Record excerpts:
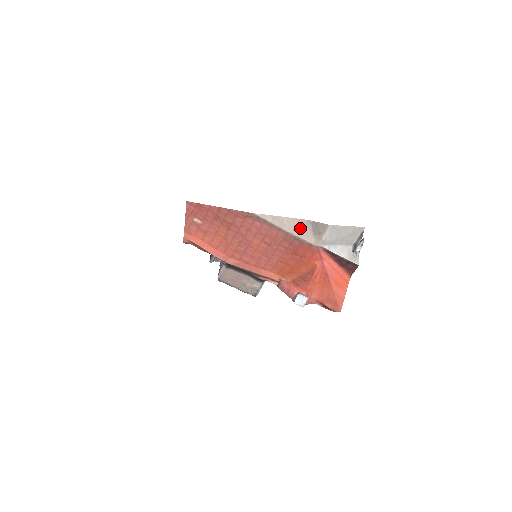
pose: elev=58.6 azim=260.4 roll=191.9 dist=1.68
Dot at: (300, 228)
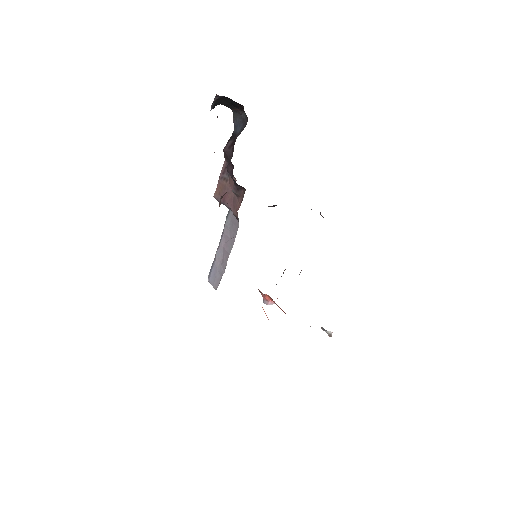
Dot at: occluded
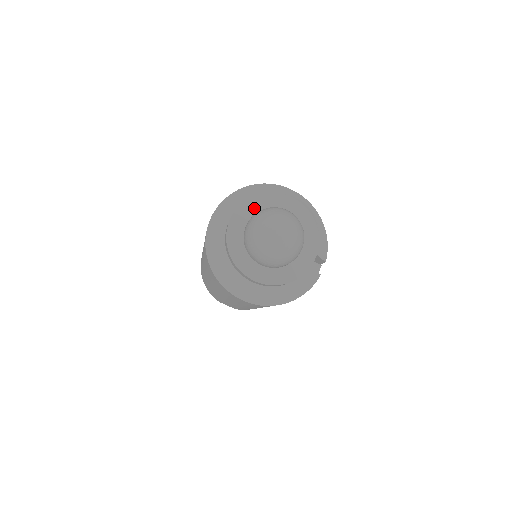
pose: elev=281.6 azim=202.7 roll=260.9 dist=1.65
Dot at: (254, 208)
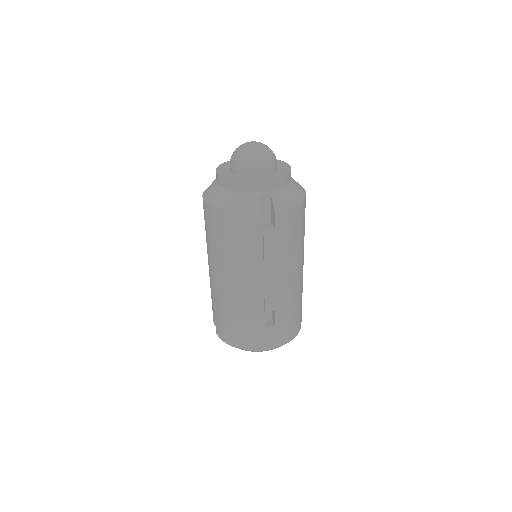
Dot at: occluded
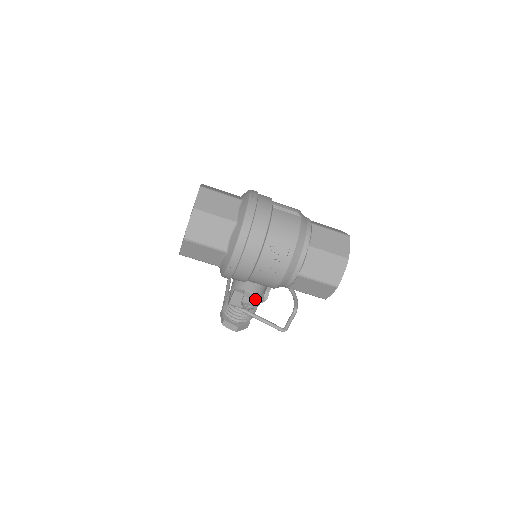
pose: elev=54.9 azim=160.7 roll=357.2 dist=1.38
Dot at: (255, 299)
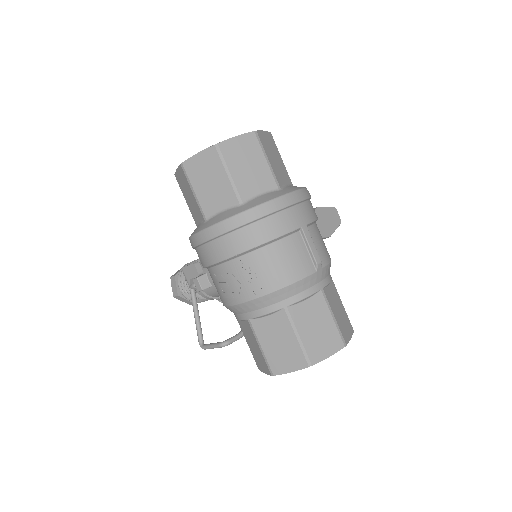
Dot at: (209, 291)
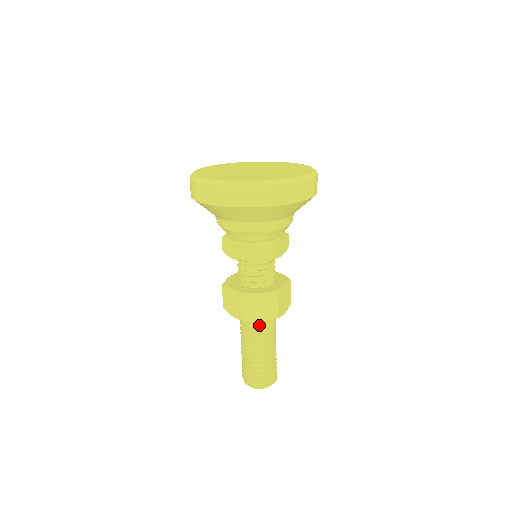
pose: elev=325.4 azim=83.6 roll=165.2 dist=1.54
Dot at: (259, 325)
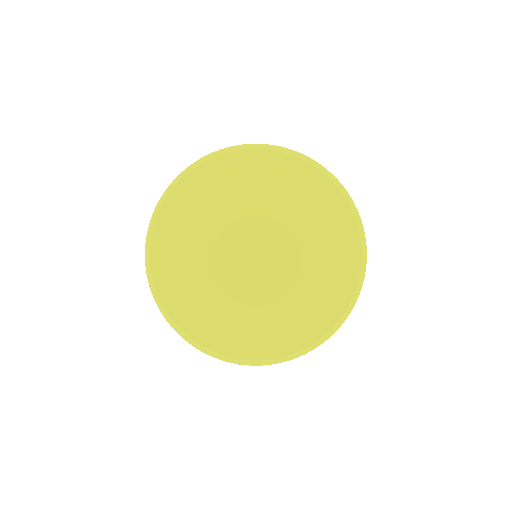
Dot at: occluded
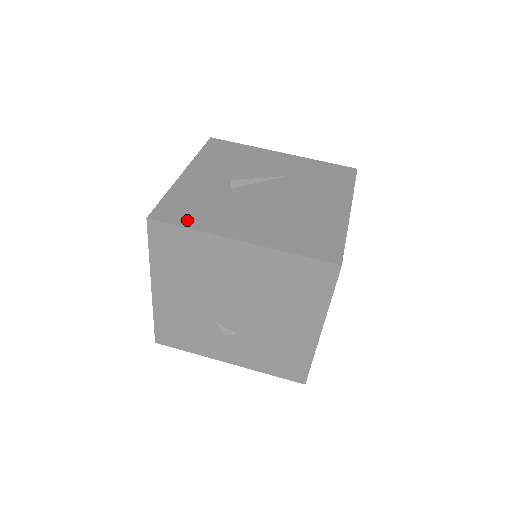
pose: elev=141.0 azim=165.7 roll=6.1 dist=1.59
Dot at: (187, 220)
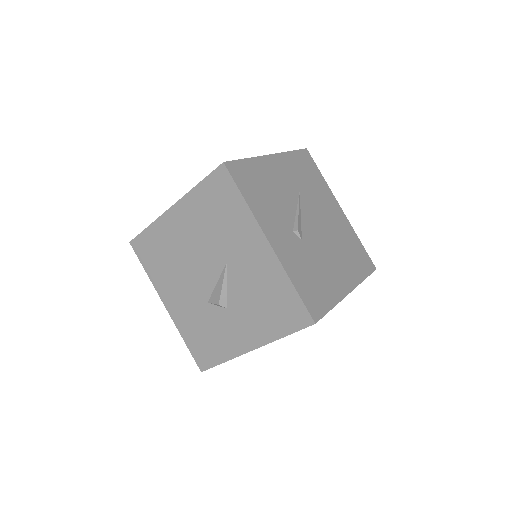
Dot at: (325, 301)
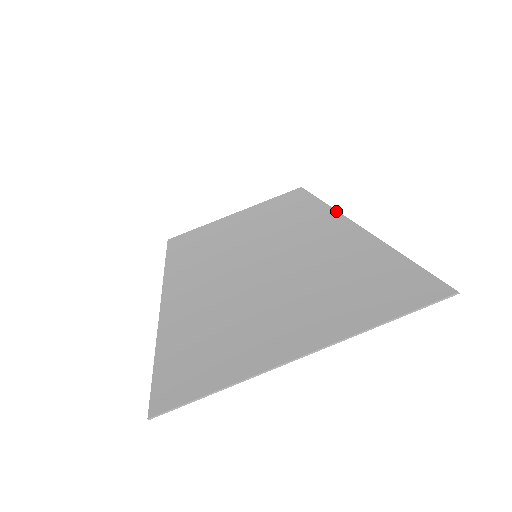
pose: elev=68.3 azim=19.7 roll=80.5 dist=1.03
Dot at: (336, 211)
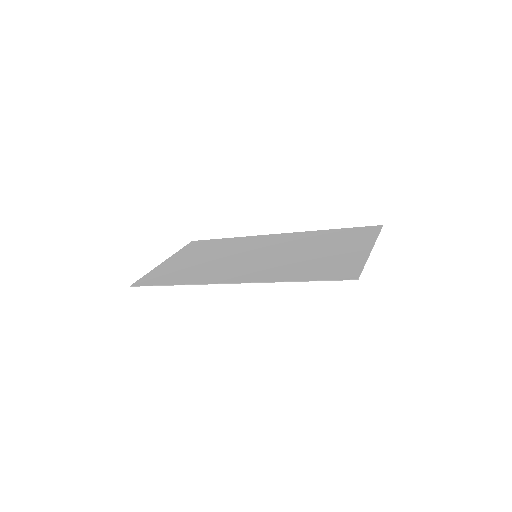
Dot at: (260, 235)
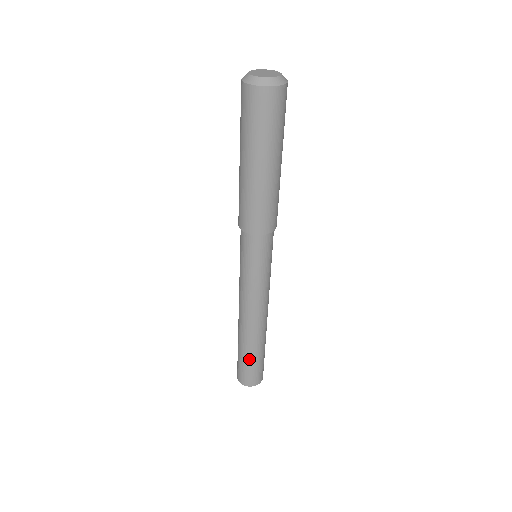
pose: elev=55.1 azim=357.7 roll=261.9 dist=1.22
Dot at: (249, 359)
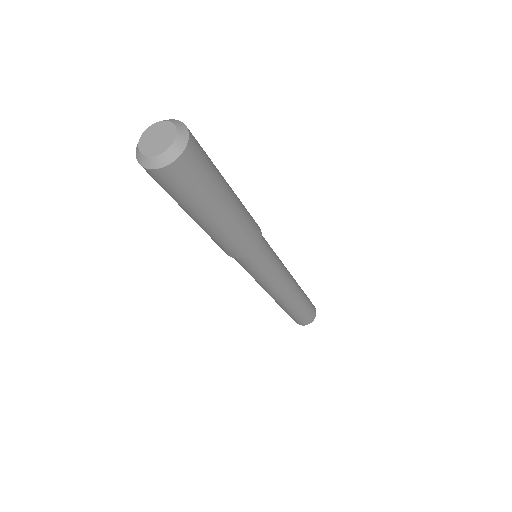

Task instructions: In the listing above, swap every "pose" for "camera" and write out all of its lines again with nothing else changed, leaving out the pictures.

Reply:
camera: elev=58.6 azim=260.4 roll=191.9 dist=1.68
Dot at: (300, 228)
Dot at: occluded
camera: elev=281.6 azim=202.7 roll=260.9 dist=1.65
Dot at: (254, 208)
Dot at: occluded
camera: elev=54.9 azim=160.7 roll=357.2 dist=1.38
Dot at: (255, 299)
Dot at: (209, 291)
camera: elev=325.4 azim=83.6 roll=165.2 dist=1.54
Dot at: (259, 325)
Dot at: occluded
camera: elev=141.0 azim=165.7 roll=6.1 dist=1.59
Dot at: (187, 220)
Dot at: (325, 301)
camera: elev=68.3 azim=19.7 roll=80.5 dist=1.03
Dot at: (336, 211)
Dot at: (260, 235)
camera: elev=55.1 azim=357.7 roll=261.9 dist=1.22
Dot at: (249, 359)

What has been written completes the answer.